At Smashwords, we’ve always required that if you’re going to publish a book with us, you need to be the original author or the exclusive digital publisher or distributor. At one point, I started to notice a few scammy-looking books appearing at Smashwords. They had ugly 3-D covers without author names, and the formatting was horrible, as if the author had just cut-and-pasted their book into a Word document. Upon further examination, I discovered that the content inside of some of these books appeared elsewhere on the Internet under other authors’ names.
The first time I confirmed this, I immediately concluded the book was plagiarized, so I deleted the person’s account and sent them a message asking they never publish with us again. The person wrote back and told me they had subscribed to some $25/month service in Australia which offered them a huge library of pre-written ebooks they could publish in their own name. This was my first exposure to these “Private Label Article” and “Private Label Rights” services, which I consider scams. Once we learned the tell-tale signs of these books, they became easier to identify and delete. But then I learned that one PLR company in particular was encouraging its subscribers to publish their garbage on Smashwords and Amazon. This led me to warn authors about it in a post over at the Smashwords Blog, and then months later, I updated the piece for Victoria Strauss’ Writer Beware site. Here’s the link to the updated version that was first published on Writer Beware: The Scam of Private Label Rights Article.
Can you tell us how your partnership with Book View Café came about?
I actually read about them last year in Teleread. I remember I was at BEA in New York and I thought they looked like an ideal publisher for Smashwords. We had just enhanced the service the same month to support multi-author publishers, and I was impressed by their focus on publishing a small list of professional writers. I dropped them an email, and in a short time we were working together.

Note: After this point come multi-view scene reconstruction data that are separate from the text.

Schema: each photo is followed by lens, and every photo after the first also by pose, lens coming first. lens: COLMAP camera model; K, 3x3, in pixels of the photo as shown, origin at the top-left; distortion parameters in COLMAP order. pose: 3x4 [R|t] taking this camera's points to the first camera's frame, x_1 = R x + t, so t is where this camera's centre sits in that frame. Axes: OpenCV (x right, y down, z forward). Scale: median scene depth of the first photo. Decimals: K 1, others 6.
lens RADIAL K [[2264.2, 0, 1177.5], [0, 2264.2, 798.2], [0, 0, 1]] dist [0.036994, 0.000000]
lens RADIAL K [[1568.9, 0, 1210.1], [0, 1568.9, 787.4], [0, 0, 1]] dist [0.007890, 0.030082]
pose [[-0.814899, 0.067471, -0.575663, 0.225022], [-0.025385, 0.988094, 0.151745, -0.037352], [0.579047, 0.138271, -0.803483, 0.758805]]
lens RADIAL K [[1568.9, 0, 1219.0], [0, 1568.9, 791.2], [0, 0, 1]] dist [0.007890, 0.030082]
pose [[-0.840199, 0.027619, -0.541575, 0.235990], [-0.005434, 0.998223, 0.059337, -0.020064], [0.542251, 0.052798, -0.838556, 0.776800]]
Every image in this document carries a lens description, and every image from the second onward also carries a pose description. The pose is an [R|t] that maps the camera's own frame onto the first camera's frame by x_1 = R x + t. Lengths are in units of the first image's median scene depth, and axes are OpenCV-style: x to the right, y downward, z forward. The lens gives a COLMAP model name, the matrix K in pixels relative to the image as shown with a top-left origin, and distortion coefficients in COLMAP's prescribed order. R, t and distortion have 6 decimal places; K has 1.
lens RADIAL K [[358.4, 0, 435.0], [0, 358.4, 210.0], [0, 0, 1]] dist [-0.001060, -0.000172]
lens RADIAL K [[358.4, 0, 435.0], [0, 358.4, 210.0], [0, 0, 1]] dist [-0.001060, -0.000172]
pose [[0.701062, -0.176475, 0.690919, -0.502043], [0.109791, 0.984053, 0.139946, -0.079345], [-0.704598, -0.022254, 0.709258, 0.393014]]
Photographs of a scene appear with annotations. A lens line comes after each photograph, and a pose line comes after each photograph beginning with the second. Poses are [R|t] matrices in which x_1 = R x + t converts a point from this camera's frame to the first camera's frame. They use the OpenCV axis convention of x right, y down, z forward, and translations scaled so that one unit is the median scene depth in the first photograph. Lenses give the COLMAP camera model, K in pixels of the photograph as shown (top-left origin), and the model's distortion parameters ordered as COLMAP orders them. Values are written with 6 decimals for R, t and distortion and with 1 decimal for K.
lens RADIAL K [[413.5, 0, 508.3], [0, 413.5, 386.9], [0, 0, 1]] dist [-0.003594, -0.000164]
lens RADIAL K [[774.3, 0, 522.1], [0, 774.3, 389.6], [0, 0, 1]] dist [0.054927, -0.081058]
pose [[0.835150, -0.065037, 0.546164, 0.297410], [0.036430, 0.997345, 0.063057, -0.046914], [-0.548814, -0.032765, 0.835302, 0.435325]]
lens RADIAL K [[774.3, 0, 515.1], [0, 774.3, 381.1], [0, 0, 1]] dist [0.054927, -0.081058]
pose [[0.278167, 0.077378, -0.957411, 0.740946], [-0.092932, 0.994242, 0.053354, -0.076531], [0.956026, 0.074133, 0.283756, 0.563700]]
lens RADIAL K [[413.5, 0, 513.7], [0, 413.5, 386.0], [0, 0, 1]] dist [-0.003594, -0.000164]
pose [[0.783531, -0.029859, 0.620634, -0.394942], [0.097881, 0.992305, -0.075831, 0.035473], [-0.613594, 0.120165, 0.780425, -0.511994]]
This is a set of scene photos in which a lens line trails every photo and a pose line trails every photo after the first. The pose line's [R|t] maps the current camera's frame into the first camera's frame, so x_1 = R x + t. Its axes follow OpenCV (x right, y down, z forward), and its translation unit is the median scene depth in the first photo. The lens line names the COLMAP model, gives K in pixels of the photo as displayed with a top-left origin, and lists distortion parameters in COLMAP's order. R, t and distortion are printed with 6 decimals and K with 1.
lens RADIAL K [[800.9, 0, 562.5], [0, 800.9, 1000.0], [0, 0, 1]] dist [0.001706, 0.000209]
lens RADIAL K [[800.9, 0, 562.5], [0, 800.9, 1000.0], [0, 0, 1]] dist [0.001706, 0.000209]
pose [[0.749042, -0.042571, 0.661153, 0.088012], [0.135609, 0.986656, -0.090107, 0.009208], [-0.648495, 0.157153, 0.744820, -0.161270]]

You can view their publisher page at Smashwords here.
Is there anything else you would like authors to know?
I think there’s never been a better time to be an author.
Authors hear a lot of doom and gloom about the decline of publishing, and while I agree traditional publishers face challenging times ahead, authors have more opportunities to reach readers than ever before.
Book selling has always been driven by word-of-mouth. The Internet is a word-of-mouth catalyst. If someone loves a book, they can tweet it to their 5,000 friends on Twitter, and within seconds the author receives incredibly powerful viral promotion.
A few weeks ago, I gave a presentation to a group of NYU students, titled “How Indie Ebooks Will Transform the Future of Publishing” (click to view the presentation).
As I shared with them, I think we are on the verge of a renaissance in publishing as the forces of self-publishing and ebooks collide to offer authors and publishers more opportunities to reach readers than ever before.
The distribution of ebooks is becoming fully democratized. I’m humbled to know Smashwords has played a small role in helping this day come, and I’m excited by a sense that after two and a half years, we’re still only getting started.
We will see radical change in publishing in the next three to five years. Within five years, and probably sooner, I think ebooks will account for at least 50% of all trade book sales. Reading is moving to screens, and this opens up exciting possibilities to introduce millions of new readers to the joys of books.